Please answer these questions about the movie review:
1. Who wrote the screenplay for "Damsel"?
2. What is the name of Elodie's sister?
3. Who plays Queen Isabelle?

▶ _TEXT SEGMENT_:
BEGIN
That is true, for "Damsel" is a tale in which the princess must save herself.

It also is a movie that asks too much of Brown, the talented young actress we've watched grow up in Netflix's popular science-fiction-meets-horror series "Stranger Things" and who's delighted in two previous Netflix movies, 2020's "Enola Holmes" and its likewise enjoyable 2022 sequel, "Enola Holmes 2."

'Enola Holmes 2' another charming bit of mystery with more good work from Millie Bobby Brown — Movie review

She has had a lot of on-screen help carrying the dramatic weight of those projects. In Damsel," however, despite notable cast mates in Angela Bassett and Robin Wright, Brown is asked to haul almost all of it.

Perhaps she could, were the screenplay by Dan Mazeau ("Fast X") much stronger and the direction of Juan Carlos Fresnadillo ("28 Weeks Later)" better than acceptable.

With these key components at the levels they are, "Damsel" is a mildly entertaining time-passer, one likely to appeal to a younger demographic — an audience perhaps ready to graduate from basic princess tales to something a little darker and at least a little more interesting.

Brown's Elodie is no princess when we meet her but instead a simple girl from a simple family living in a place where people are starving and freezing, she and her sister, Floria (Brooke Carter), gathering what they can for kindling. When a letter arrives from Queen Isabelle (Wright), proposing Elodie be wed to her son, Prince Henry (Nick Robinson, "Love, Simon"), Elodie's father, Lord Bayford (Ray Winstone, who's also on Netflix this week in the series "The Gentlemen"), and stepmother, Lady Bayford (Bassett), are excited about the promised bounty that will be given to them in exchange.
END
▶ _GIVEN INFORMATION_:
BEGIN
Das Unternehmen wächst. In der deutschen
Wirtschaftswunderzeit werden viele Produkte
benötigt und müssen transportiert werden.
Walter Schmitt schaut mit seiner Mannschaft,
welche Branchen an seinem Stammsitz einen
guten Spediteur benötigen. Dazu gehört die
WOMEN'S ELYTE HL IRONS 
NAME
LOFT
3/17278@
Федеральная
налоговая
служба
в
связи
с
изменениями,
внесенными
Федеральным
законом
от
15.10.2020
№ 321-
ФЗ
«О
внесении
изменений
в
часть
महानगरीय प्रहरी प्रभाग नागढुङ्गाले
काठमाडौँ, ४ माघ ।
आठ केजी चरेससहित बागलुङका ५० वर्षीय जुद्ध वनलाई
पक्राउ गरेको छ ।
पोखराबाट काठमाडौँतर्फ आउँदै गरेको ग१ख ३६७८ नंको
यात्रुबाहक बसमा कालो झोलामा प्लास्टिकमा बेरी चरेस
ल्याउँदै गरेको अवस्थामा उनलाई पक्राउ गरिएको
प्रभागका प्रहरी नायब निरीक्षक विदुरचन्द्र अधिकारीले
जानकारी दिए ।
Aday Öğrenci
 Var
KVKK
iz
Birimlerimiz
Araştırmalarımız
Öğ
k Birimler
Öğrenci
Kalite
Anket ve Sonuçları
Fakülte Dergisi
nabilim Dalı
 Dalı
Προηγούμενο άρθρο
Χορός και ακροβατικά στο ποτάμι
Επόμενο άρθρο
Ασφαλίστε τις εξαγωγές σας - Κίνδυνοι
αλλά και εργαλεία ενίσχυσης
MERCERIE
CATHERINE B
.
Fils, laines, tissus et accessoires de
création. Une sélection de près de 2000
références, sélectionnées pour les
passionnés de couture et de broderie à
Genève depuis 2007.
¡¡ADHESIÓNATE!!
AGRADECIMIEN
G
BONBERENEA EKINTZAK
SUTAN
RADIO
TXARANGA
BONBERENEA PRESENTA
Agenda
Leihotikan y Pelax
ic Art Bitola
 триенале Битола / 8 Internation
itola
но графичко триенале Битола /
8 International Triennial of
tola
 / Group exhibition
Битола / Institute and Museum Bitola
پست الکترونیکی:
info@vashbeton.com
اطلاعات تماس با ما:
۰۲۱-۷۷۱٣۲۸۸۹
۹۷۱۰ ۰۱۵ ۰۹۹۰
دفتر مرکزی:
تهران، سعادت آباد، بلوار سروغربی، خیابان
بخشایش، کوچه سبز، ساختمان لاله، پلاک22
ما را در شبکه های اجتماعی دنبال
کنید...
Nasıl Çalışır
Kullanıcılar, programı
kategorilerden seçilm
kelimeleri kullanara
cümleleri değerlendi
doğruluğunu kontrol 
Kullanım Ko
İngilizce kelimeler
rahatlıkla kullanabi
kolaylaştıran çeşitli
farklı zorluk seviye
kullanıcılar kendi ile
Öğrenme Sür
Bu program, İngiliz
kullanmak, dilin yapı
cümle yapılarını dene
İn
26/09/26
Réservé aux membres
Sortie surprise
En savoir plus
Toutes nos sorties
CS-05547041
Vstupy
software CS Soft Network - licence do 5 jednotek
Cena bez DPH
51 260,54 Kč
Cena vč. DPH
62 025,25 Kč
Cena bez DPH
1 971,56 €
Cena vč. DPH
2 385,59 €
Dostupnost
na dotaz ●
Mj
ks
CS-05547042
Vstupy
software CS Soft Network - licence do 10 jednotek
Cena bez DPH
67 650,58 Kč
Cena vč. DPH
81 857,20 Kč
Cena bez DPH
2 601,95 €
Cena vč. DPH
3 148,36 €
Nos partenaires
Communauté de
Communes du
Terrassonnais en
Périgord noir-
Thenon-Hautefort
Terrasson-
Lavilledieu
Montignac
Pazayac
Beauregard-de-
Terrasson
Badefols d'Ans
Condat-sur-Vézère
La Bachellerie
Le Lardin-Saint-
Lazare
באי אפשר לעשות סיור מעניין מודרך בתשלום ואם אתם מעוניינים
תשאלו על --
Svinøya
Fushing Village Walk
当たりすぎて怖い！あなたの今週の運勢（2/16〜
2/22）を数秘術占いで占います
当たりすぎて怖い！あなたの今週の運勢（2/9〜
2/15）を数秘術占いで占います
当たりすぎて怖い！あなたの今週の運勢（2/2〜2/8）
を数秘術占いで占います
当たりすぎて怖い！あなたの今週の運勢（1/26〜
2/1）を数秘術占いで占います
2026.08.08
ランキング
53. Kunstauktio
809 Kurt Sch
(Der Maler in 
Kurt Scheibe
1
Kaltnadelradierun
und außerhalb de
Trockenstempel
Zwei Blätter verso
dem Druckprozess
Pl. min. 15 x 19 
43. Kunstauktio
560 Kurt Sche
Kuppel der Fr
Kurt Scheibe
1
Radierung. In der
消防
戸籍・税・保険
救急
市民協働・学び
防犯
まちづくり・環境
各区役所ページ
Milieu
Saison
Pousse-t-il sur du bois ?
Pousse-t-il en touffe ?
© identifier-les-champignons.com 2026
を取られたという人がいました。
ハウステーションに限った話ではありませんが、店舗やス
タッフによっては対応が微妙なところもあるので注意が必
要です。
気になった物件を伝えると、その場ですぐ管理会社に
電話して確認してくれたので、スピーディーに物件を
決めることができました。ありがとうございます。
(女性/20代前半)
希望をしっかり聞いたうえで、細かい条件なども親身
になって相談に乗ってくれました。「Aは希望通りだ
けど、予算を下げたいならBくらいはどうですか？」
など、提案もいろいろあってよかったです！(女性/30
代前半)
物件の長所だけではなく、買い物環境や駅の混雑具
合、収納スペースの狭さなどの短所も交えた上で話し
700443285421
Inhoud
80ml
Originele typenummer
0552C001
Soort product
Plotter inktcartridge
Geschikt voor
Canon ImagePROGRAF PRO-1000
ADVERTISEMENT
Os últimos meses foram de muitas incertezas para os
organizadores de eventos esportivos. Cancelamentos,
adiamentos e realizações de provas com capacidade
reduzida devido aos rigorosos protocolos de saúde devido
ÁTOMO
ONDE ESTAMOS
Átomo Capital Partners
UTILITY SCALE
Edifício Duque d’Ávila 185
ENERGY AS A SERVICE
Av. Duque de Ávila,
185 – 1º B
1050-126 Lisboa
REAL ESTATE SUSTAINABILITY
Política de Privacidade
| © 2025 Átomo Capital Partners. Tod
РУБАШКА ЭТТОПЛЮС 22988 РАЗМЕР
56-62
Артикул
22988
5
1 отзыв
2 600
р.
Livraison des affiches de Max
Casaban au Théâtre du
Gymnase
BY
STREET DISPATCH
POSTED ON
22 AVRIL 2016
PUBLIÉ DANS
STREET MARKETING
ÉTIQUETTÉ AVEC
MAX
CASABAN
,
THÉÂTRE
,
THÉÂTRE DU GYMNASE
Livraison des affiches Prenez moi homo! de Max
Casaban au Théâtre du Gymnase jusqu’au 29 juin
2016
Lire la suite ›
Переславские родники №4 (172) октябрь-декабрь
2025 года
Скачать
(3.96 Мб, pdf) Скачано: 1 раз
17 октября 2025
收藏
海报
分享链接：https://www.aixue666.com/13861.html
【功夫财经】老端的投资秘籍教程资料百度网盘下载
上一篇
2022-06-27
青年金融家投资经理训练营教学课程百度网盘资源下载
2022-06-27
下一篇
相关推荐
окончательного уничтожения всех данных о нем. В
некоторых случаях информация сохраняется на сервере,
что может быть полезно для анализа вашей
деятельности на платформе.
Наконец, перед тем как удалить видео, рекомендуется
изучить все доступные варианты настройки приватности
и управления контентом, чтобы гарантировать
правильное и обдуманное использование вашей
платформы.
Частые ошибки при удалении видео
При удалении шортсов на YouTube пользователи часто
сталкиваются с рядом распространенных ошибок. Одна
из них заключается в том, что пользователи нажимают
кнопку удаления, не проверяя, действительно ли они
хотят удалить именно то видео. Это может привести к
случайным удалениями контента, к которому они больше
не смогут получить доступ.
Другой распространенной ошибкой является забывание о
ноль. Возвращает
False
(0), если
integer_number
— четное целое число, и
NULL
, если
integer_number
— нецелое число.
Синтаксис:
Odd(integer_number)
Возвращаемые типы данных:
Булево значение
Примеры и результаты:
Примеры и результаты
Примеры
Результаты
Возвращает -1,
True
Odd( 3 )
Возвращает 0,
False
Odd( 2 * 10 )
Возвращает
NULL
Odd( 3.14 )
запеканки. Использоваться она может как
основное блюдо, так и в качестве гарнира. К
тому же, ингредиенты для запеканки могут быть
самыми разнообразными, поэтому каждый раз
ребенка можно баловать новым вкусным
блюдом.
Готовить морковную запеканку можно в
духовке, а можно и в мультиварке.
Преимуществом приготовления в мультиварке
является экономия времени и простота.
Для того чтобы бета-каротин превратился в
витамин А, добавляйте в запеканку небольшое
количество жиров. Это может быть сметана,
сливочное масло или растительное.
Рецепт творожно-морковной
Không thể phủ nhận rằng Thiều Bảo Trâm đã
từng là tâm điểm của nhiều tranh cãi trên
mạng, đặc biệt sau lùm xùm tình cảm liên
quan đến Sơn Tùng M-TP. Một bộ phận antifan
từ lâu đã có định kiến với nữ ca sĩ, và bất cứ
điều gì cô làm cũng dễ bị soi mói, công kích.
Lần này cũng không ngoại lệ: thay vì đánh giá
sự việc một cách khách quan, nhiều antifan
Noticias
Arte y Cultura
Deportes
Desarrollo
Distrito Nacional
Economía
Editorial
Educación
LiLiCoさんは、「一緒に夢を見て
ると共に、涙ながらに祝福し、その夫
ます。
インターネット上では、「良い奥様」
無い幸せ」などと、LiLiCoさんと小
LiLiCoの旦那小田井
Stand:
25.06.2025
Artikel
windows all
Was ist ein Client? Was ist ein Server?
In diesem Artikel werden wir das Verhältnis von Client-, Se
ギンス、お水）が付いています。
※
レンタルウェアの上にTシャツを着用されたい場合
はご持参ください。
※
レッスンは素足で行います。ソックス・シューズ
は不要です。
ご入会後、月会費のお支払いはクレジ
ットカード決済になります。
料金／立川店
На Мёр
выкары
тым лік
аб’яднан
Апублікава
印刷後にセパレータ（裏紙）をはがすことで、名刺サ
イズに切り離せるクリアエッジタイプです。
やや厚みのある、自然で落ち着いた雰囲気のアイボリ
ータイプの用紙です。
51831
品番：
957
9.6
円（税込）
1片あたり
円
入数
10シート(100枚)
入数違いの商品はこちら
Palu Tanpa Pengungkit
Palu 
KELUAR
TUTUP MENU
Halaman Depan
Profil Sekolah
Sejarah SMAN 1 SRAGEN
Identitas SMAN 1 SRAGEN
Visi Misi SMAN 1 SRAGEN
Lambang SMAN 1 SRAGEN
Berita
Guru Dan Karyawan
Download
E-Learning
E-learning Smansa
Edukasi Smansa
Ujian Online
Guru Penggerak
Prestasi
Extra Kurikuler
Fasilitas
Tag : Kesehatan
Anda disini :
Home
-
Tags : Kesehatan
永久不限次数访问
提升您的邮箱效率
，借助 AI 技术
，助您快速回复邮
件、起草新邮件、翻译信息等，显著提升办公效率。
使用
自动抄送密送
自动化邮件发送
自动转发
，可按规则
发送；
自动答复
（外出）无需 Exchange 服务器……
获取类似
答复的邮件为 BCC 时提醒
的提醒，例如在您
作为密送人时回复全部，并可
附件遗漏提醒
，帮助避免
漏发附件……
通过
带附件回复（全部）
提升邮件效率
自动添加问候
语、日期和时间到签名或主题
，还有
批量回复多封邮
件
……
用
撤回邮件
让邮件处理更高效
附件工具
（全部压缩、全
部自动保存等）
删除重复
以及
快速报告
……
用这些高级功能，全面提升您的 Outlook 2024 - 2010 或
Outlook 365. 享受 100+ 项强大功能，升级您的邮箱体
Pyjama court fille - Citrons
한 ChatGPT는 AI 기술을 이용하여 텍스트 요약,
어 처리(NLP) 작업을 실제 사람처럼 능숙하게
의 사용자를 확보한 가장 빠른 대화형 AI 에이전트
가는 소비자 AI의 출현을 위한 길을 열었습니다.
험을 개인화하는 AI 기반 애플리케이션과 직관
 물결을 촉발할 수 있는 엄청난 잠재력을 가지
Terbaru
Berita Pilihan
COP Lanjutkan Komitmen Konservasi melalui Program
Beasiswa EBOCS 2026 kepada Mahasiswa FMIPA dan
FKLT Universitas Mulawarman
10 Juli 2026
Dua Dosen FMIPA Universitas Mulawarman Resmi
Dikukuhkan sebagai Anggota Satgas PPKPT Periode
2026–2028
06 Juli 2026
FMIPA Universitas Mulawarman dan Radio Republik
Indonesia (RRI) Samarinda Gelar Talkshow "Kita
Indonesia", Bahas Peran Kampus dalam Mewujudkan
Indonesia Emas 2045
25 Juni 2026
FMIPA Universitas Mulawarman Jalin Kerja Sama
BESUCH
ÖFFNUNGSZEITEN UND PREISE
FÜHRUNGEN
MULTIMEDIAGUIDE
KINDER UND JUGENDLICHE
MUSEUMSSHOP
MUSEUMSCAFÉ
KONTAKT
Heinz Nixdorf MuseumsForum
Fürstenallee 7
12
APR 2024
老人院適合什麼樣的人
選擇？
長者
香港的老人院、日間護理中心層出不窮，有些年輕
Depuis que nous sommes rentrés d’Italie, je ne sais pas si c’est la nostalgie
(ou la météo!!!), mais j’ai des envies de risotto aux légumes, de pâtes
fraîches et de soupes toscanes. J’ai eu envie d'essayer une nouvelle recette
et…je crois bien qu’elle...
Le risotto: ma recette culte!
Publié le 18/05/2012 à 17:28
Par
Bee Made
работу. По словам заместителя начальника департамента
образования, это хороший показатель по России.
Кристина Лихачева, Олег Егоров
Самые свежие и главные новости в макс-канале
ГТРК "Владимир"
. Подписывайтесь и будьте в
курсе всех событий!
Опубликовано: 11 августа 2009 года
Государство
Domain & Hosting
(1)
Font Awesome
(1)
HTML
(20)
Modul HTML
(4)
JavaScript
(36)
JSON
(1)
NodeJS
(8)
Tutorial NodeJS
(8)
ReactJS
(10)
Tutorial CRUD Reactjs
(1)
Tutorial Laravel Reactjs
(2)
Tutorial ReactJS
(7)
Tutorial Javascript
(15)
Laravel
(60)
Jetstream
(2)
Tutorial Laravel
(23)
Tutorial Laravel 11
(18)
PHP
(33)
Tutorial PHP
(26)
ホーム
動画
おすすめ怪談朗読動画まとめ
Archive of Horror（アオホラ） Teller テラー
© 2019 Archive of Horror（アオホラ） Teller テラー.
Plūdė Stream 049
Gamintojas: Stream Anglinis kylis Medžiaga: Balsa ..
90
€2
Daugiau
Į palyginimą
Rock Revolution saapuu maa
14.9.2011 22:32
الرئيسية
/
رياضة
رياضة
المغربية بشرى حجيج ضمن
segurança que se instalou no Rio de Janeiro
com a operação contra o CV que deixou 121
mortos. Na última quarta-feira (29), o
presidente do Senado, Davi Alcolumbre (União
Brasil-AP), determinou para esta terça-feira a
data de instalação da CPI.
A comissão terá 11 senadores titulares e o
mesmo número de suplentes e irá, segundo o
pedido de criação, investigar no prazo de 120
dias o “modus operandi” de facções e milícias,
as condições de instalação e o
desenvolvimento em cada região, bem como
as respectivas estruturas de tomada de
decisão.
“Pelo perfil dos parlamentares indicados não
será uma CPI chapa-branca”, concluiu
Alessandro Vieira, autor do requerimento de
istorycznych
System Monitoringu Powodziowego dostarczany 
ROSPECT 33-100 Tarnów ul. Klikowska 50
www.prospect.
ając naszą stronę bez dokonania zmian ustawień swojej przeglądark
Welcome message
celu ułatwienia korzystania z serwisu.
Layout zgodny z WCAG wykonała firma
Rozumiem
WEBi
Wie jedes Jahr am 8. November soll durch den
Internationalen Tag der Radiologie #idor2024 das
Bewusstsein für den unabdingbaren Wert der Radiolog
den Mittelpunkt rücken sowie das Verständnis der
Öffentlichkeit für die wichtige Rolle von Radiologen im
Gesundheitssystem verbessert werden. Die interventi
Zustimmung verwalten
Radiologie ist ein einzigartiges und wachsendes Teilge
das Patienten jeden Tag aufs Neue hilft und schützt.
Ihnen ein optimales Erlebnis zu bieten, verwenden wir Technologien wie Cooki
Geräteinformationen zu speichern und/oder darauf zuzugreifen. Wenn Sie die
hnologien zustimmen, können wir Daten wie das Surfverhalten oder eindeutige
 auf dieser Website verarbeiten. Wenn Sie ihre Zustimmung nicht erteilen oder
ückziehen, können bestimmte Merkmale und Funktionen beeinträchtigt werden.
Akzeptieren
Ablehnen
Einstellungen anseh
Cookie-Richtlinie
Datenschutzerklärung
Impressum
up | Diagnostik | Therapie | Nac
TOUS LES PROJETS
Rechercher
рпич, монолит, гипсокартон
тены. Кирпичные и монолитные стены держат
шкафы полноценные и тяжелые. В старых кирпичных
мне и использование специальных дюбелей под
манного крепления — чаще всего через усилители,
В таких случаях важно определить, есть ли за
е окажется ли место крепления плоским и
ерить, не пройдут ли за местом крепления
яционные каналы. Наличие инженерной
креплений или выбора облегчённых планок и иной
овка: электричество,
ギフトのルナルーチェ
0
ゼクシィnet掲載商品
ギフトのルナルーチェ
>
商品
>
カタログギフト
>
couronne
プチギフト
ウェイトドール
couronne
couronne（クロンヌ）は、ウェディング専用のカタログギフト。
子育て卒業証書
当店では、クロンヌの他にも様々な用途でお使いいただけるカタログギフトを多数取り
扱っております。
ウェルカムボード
END
▶ _FINISHED TASK_:
1. Dan Mazeau
2. Floria
3. Robin Wright